TANGERANG (BT) – Hasil analisa Badan Meteorologi Klimatologi dan Geofisika (BMKG) Stasiun Geofisika (Stageof) Klas I Tangerang menunjukkan bahwa kekuatan gempabumi yang terjadi di wilayah Banten selama Oktober 2019 bervariasi.
Sebanyak 104 kali gempabumi tektonik yang bervariasi itu mulai dari M1,9 hingga M6,0 dengan kedalaman dangkal (h<60 km) dan menengah (60≤h<300 km). Sebaran pusat gempabumi (episenter) umumnya berada di laut yaitu pada zona pertemuan lempeng Indo-Australia dan Eurasia di bagian selatan Provinsi Banten hingga Jawa Barat.
Kepala BMKG Stageof Tangerang Suwardi menjelaskan, gempabumi dengan kekuatan 3 ≤ M ≤ 5 dominan terjadi yaitu sekitar 58% (60 kejadian), diikuti gempabumi dengan kekuatan M < 3 sebesar 39% (41 kejadian), serta gempabumi dengan M > 5 sebesar 3% (3 kejadian).
“Namun tidak ada laporan gempabumi dirasakan maupun merusak selama periode 01-31 Oktober 2019,” terangnya Minggu (3/11/2019).
Menurutnya, gempabumi dengan kekuatan terbesar terjadi di barat Sumatera dengan kekuatan M6,0 di kedalaman relatif dangkal pada 14 Oktober 2019, namun tidak berdampak di wilayah Banten. 87% gempabumi terjadi pada kedalaman dangkal (h<60 km) dan 13% gempabumi terjadi di kedalaman menengah (60≤h<300 km).
“Bencana terjadi tidak menunggu kapan kita siap, maka dari itu kita harus sebaik mungkin mempersiapkan diri kita dan keluarga untuk mengantisipasinya,” kata Suwardi.
Ia melanjutkan, pada 5 November diperingati sebagai Hari Kesadaran Tsunami Sedunia (World Tsunami Awareness Day). Tsunami adalah peristiwa yang jarang terjadi, namun dampaknya bisa sangat mematikan.

+-------+

Tugas yang Dikerjakan:
[a] Salinlah bagian artikel gempabumi Banten yang dimulai dengan "Sebanyak 104 kali" dan berlanjut hingga "3% (3 kejadian).".
[b] Menurut artikel gempabumi Banten, berapa kali gempabumi tektonik terjadi selama Oktober 2019?
[c] Ringkaslah artikel gempabumi Banten dalam dua kalimat.
Data yang menyertai halaman ini tidak berkaitan dengan artikel gempabumi Banten.

+-------+

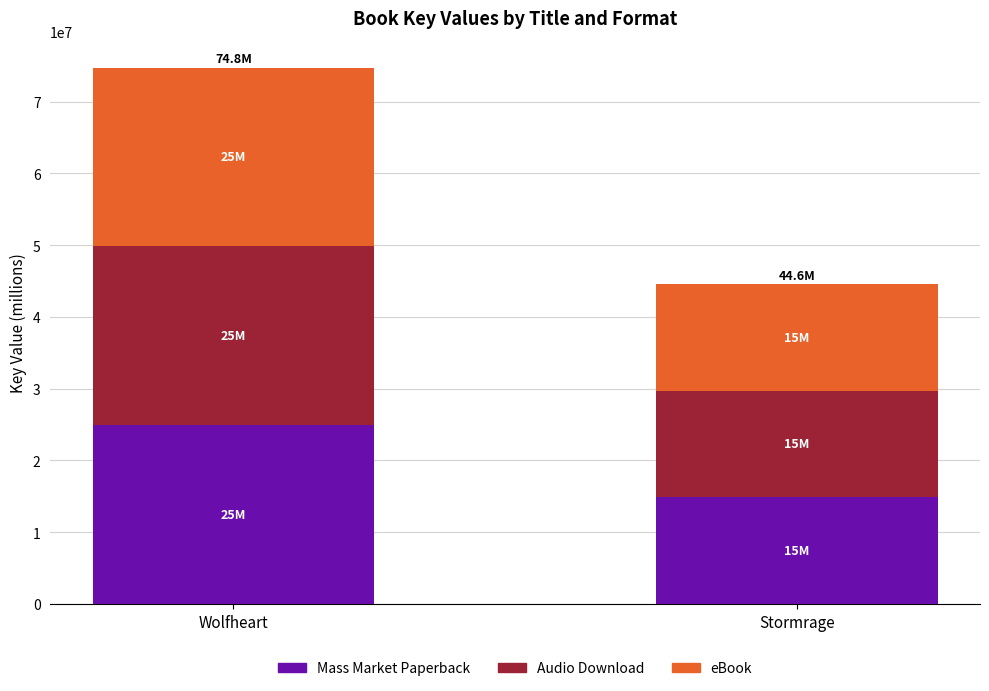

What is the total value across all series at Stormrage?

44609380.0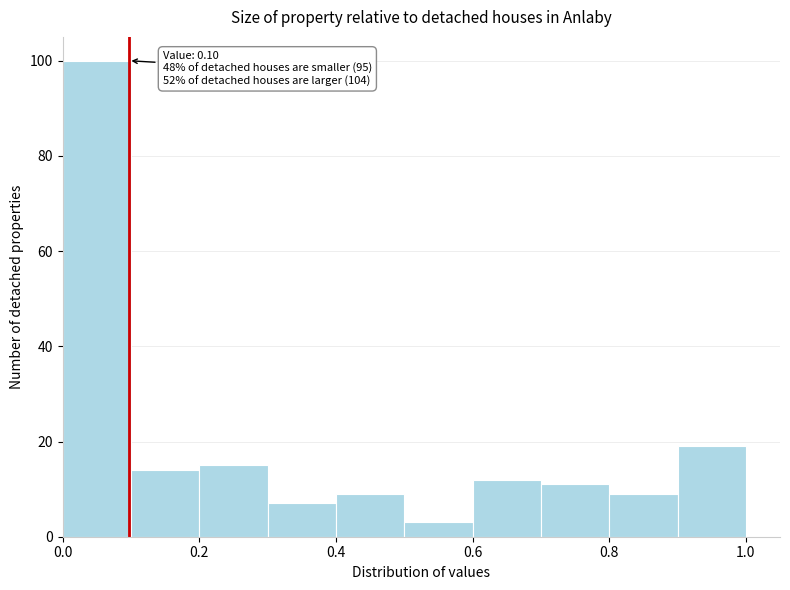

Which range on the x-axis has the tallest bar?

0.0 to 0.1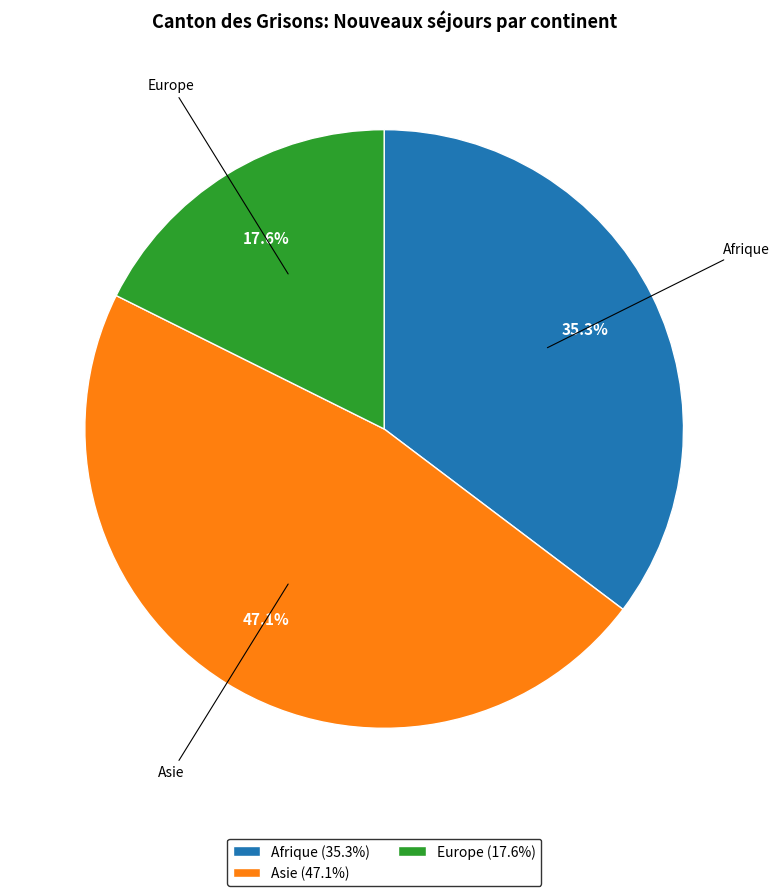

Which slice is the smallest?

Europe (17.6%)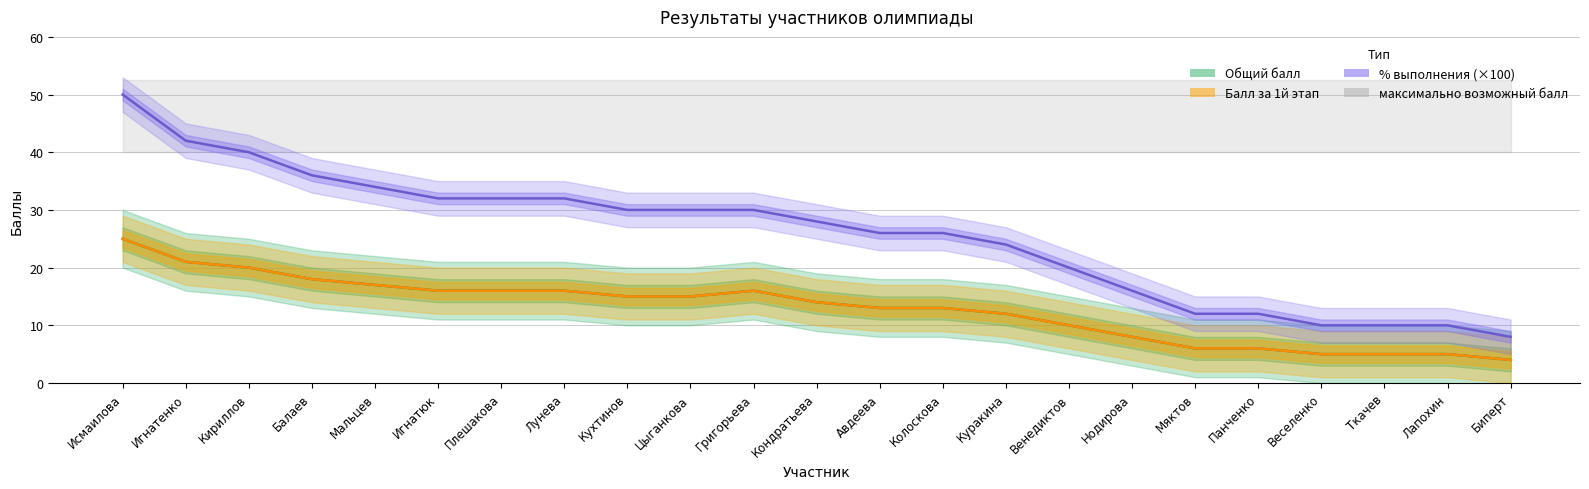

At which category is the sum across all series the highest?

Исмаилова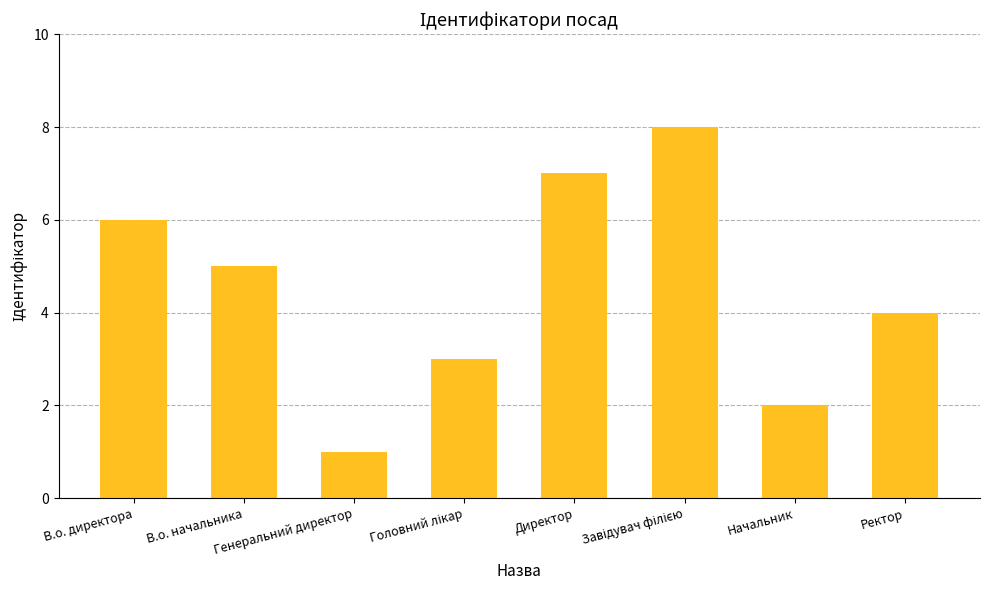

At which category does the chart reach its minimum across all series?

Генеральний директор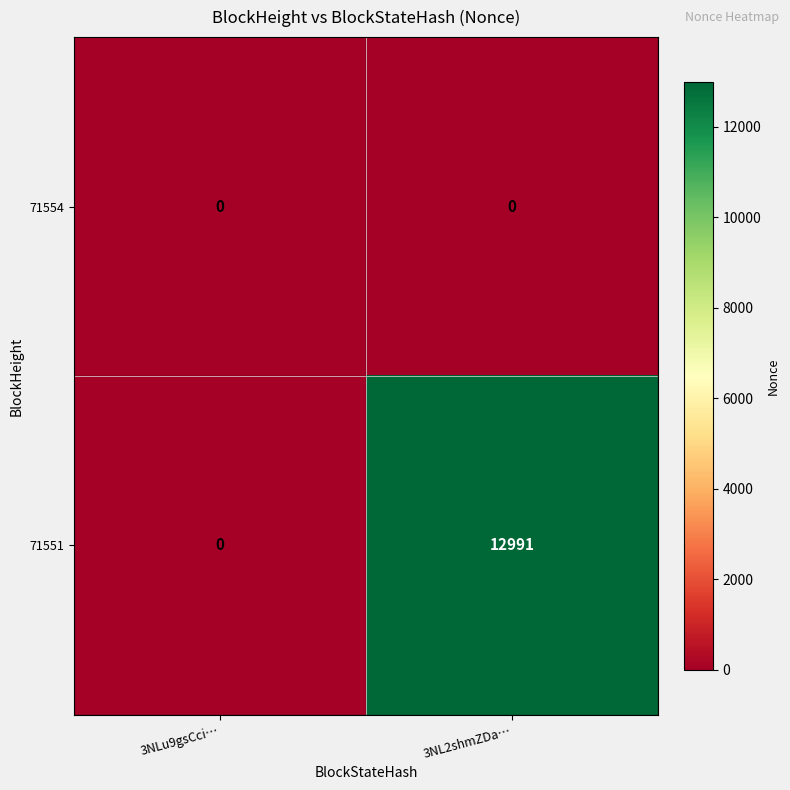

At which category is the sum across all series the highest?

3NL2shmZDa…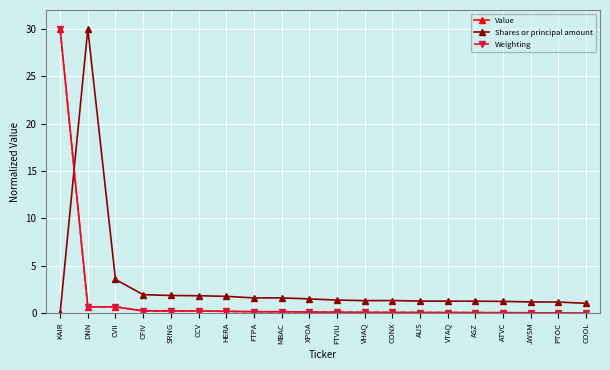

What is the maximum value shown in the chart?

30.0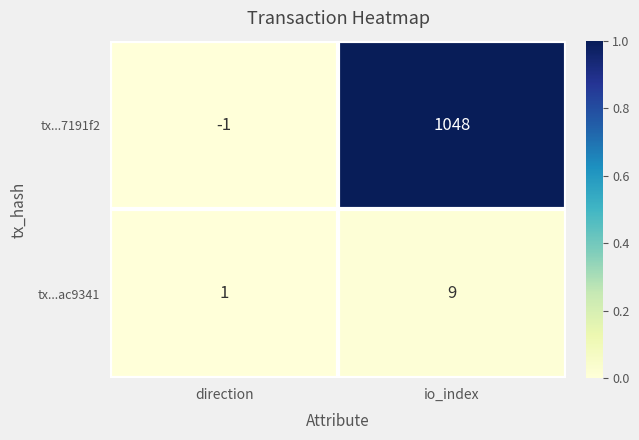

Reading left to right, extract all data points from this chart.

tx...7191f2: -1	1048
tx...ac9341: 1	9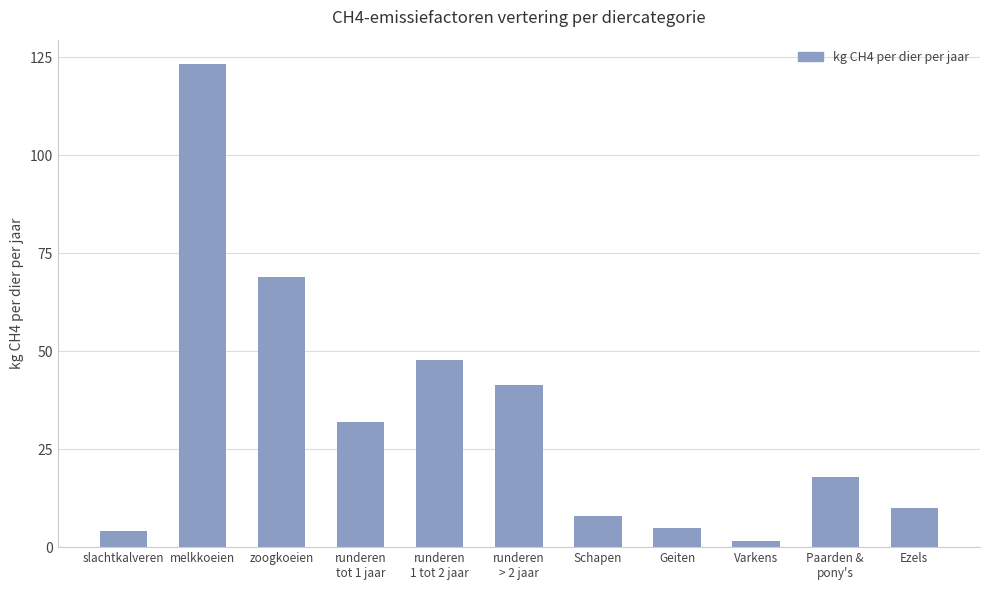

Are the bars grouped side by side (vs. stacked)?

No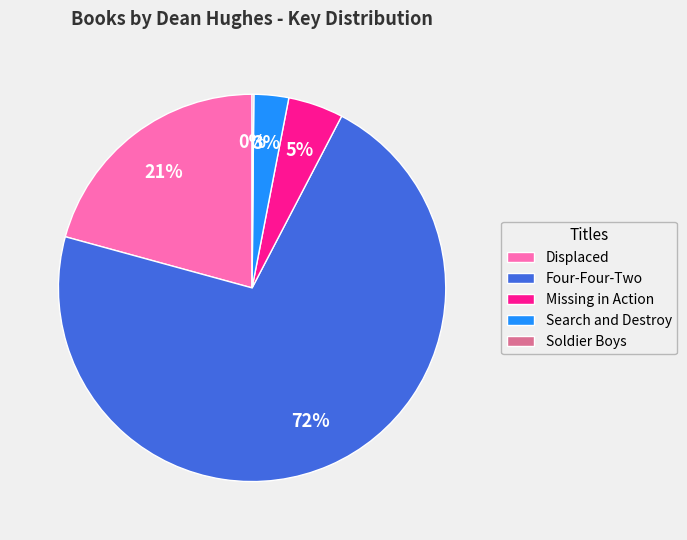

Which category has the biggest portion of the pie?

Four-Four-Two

+-------+

Kunci Jawaban:
[a]
Sebanyak 104 kali gempabumi tektonik yang bervariasi itu mulai dari M1,9 hingga M6,0 dengan kedalaman dangkal (h<60 km) dan menengah (60≤h<300 km). Sebaran pusat gempabumi (episenter) umumnya berada di laut yaitu pada zona pertemuan lempeng Indo-Australia dan Eurasia di bagian selatan Provinsi Banten hingga Jawa Barat.
Kepala BMKG Stageof Tangerang Suwardi menjelaskan, gempabumi dengan kekuatan 3 ≤ M ≤ 5 dominan terjadi yaitu sekitar 58% (60 kejadian), diikuti gempabumi dengan kekuatan M < 3 sebesar 39% (41 kejadian), serta gempabumi dengan M > 5 sebesar 3% (3 kejadian).

[b] Sebanyak 104 kali.

[c] Sepanjang Oktober 2019, BMKG Stageof Tangerang mencatat 104 gempabumi tektonik berkekuatan M1,9 hingga M6,0 yang pusatnya umumnya berada di laut bagian selatan Provinsi Banten hingga Jawa Barat, dengan kekuatan 3 ≤ M ≤ 5 sebagai yang paling dominan. Tidak ada laporan gempabumi yang dirasakan maupun merusak selama periode tersebut, dan Suwardi mengimbau agar setiap orang mempersiapkan diri dan keluarganya sebaik mungkin untuk mengantisipasi bencana.